Exploration of severity rating instruments and the use of these instruments might be useful. There is a tendency to stay with instruments that are familiar, but these are not necessarily the best for a particular study. Studies that are using endpoints such as negative symptoms or cognition batteries should explore methods for improving measurement. Use of more objective, biologically based measures should be explored. Patient self-report needs to be explored as perhaps a better approach for severity rating in at least some patient populations. In addition, for instruments that do require application by raters, how this is done is critical, and concerns about practices by site investigators have led to technologies to try to improve the quality of severity ratings, including video ratings or centralized raters.
Study design.
There has long been concern that the decades-long practice of single-blind placebo run-ins as a way of identifying and excluding placebo responders is ineffective (
4), and design changes have been developed to try to address this problem more effectively. One approach has been to have essentially a double-blind placebo run-in in what is often referred to as a delayed start design; however, this appears not to have been a successful design. A more nuanced version of the double-blind placebo run-in is the sequential parallel comparison design, and this has had some success in reducing placebo response (
5). Another approach that might help in reducing placebo response would be to decrease the expectation of the investigator and the subject that an individual has been assigned to an active drug. This could be accomplished by reducing the number of arms in a study or by increasing the proportion of subjects receiving a placebo (
6).
Another observation that is commonly seen in failed studies is a dramatic improvement in symptoms across all treatment arms once patients are randomized, suggesting that being in a study itself may have a powerful therapeutic effect. It may be useful to try to simplify studies as much as possible, partly as a way of reducing interactions with study staff that may be one explanation for this improvement.
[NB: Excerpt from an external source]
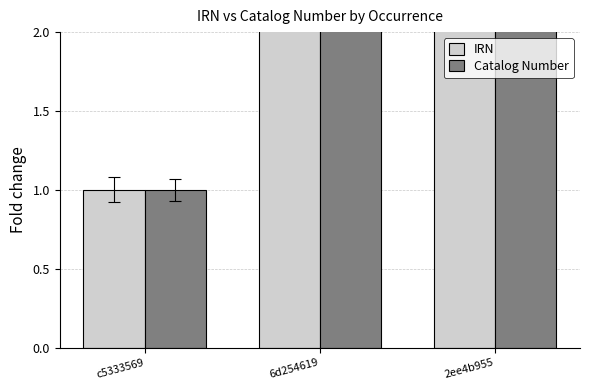

Are the bars horizontal?

No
Making sure that all study procedures, staff interactions, and assessments are included in any run-in period prior to actual randomization might help to reduce this effect.
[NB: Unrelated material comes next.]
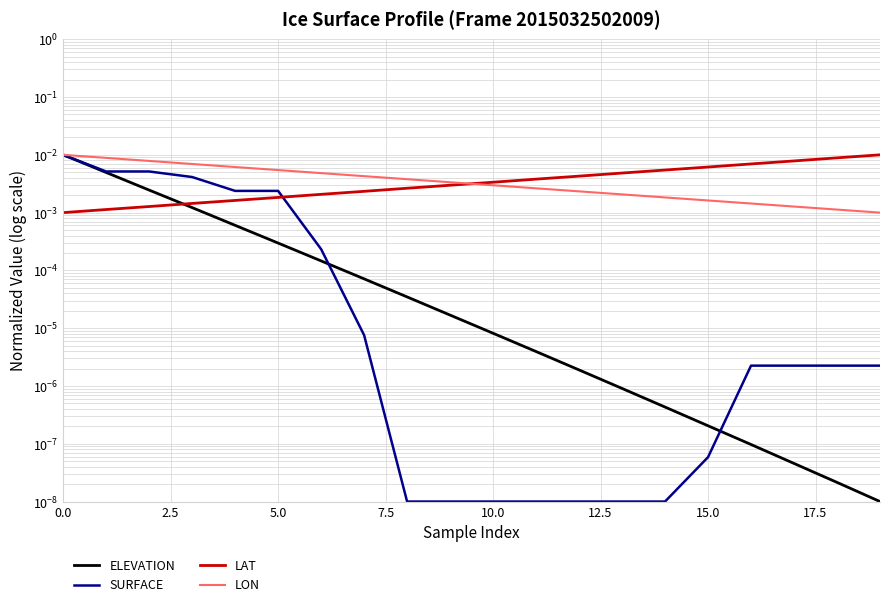

What are all the series names shown in the legend?

ELEVATION, SURFACE, LAT, LON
Sponsor procedures and policies.
Finally, one of the problems contributing to study failures might be company policy and commitment to study success. As a program moves to phase III, studies usually involve many more sites, and the quality of sites may diminish. Such factors themselves may contribute to failure (
1). Policy should focus more on quality of recruitment and site conduct than on volume of patients enrolled, which may result in fewer but more productive sites. Such policy would mean ongoing monitoring of site and contract research organization conduct and dropping of sites that do not perform. It might also involve more careful monitoring of patients to make sure they are actually taking their assigned treatment (
7). Providing incentives for quality performance, rather than the number of subjects and study visits, can be included in contracts. The study coordinator should have a personal commitment to seeing the study through and ensuring its successful conduct.
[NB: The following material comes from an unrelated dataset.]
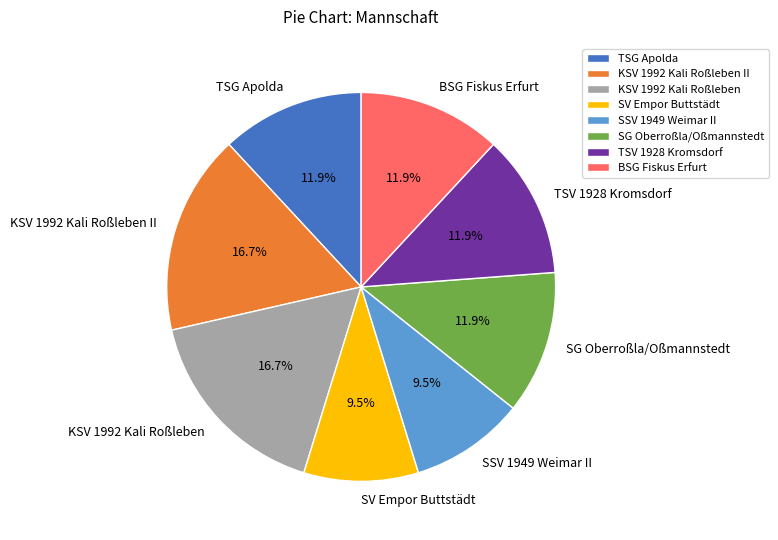

Count the number of slices in the pie.

8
We recognize that these suggestions are currently untested. It will be important going forward to systematically collect data on the “efficacy” of these suggested approaches so that companies have some basis for deciding whether to add a particular approach to their programs. Systematically looking at the efficacy of a particular approach could be incorporated into a typical registration trial by randomizing addition of the approach to sites within a study and by testing the value of the addition on signal detection as an exploratory hypothesis, without compromising the overall goal of the study. In the meantime, the current model for designing and implementing phase III programs is failing, and this has consequences for both industry and our patients.